■ THE TASK:
Below are entries; write every one of them out again exactly.

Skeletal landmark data
▶
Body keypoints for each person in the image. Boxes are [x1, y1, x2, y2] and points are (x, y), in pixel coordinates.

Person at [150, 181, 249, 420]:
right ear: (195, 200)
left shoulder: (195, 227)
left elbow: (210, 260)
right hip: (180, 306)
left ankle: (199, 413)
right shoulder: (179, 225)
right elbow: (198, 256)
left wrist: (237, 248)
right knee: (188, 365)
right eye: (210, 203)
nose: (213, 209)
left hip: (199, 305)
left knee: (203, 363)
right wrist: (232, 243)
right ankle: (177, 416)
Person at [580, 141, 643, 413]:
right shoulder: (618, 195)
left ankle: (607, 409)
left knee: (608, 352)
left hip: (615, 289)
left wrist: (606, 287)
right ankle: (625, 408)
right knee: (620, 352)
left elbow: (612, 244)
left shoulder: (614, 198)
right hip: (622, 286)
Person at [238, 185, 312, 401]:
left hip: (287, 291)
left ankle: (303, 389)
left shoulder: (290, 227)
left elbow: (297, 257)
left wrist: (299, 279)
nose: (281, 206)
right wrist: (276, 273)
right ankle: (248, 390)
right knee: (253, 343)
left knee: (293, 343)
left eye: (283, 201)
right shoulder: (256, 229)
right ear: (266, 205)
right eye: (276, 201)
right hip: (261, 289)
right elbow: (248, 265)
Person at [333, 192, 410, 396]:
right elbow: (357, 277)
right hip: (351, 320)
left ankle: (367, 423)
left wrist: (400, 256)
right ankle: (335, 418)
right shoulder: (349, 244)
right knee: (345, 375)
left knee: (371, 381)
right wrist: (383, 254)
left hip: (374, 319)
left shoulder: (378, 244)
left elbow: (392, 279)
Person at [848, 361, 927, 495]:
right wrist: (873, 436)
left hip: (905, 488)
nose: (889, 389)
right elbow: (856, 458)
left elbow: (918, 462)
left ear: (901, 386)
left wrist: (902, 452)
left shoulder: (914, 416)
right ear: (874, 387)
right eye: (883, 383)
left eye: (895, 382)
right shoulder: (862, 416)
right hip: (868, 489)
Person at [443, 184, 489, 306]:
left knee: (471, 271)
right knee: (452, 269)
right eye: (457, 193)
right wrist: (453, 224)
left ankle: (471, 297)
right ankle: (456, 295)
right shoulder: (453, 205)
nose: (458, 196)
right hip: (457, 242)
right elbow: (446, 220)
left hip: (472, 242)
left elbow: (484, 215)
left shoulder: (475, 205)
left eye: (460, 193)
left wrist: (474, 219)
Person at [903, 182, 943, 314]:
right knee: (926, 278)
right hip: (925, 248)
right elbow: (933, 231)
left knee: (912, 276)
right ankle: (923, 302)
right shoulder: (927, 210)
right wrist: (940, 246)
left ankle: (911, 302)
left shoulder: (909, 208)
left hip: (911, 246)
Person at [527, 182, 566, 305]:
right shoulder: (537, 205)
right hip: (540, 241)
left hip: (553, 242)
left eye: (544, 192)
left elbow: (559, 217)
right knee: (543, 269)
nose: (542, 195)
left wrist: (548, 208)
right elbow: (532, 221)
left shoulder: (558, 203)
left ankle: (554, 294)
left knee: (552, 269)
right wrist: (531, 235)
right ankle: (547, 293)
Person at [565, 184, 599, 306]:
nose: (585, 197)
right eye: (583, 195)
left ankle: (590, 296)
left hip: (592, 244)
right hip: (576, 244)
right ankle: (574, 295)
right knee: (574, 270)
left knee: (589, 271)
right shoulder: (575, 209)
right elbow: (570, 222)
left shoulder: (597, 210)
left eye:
◀
■ OUTPUT FOR THIS EXERCISE:
Body keypoints for each person in the image. Boxes are [x1, y1, x2, y2] and points are (x, y), in pixel coordinates.

Person at [150, 181, 249, 420]:
right ear: (195, 200)
left shoulder: (195, 227)
left elbow: (210, 260)
right hip: (180, 306)
left ankle: (199, 413)
right shoulder: (179, 225)
right elbow: (198, 256)
left wrist: (237, 248)
right knee: (188, 365)
right eye: (210, 203)
nose: (213, 209)
left hip: (199, 305)
left knee: (203, 363)
right wrist: (232, 243)
right ankle: (177, 416)
Person at [580, 141, 643, 413]:
right shoulder: (618, 195)
left ankle: (607, 409)
left knee: (608, 352)
left hip: (615, 289)
left wrist: (606, 287)
right ankle: (625, 408)
right knee: (620, 352)
left elbow: (612, 244)
left shoulder: (614, 198)
right hip: (622, 286)
Person at [238, 185, 312, 401]:
left hip: (287, 291)
left ankle: (303, 389)
left shoulder: (290, 227)
left elbow: (297, 257)
left wrist: (299, 279)
nose: (281, 206)
right wrist: (276, 273)
right ankle: (248, 390)
right knee: (253, 343)
left knee: (293, 343)
left eye: (283, 201)
right shoulder: (256, 229)
right ear: (266, 205)
right eye: (276, 201)
right hip: (261, 289)
right elbow: (248, 265)
Person at [333, 192, 410, 396]:
right elbow: (357, 277)
right hip: (351, 320)
left ankle: (367, 423)
left wrist: (400, 256)
right ankle: (335, 418)
right shoulder: (349, 244)
right knee: (345, 375)
left knee: (371, 381)
right wrist: (383, 254)
left hip: (374, 319)
left shoulder: (378, 244)
left elbow: (392, 279)
Person at [848, 361, 927, 495]:
right wrist: (873, 436)
left hip: (905, 488)
nose: (889, 389)
right elbow: (856, 458)
left elbow: (918, 462)
left ear: (901, 386)
left wrist: (902, 452)
left shoulder: (914, 416)
right ear: (874, 387)
right eye: (883, 383)
left eye: (895, 382)
right shoulder: (862, 416)
right hip: (868, 489)
Person at [443, 184, 489, 306]:
left knee: (471, 271)
right knee: (452, 269)
right eye: (457, 193)
right wrist: (453, 224)
left ankle: (471, 297)
right ankle: (456, 295)
right shoulder: (453, 205)
nose: (458, 196)
right hip: (457, 242)
right elbow: (446, 220)
left hip: (472, 242)
left elbow: (484, 215)
left shoulder: (475, 205)
left eye: (460, 193)
left wrist: (474, 219)
Person at [903, 182, 943, 314]:
right knee: (926, 278)
right hip: (925, 248)
right elbow: (933, 231)
left knee: (912, 276)
right ankle: (923, 302)
right shoulder: (927, 210)
right wrist: (940, 246)
left ankle: (911, 302)
left shoulder: (909, 208)
left hip: (911, 246)
Person at [527, 182, 566, 305]:
right shoulder: (537, 205)
right hip: (540, 241)
left hip: (553, 242)
left eye: (544, 192)
left elbow: (559, 217)
right knee: (543, 269)
nose: (542, 195)
left wrist: (548, 208)
right elbow: (532, 221)
left shoulder: (558, 203)
left ankle: (554, 294)
left knee: (552, 269)
right wrist: (531, 235)
right ankle: (547, 293)
Person at [565, 184, 599, 306]:
nose: (585, 197)
right eye: (583, 195)
left ankle: (590, 296)
left hip: (592, 244)
right hip: (576, 244)
right ankle: (574, 295)
right knee: (574, 270)
left knee: (589, 271)
right shoulder: (575, 209)
right elbow: (570, 222)
left shoulder: (597, 210)
left eye:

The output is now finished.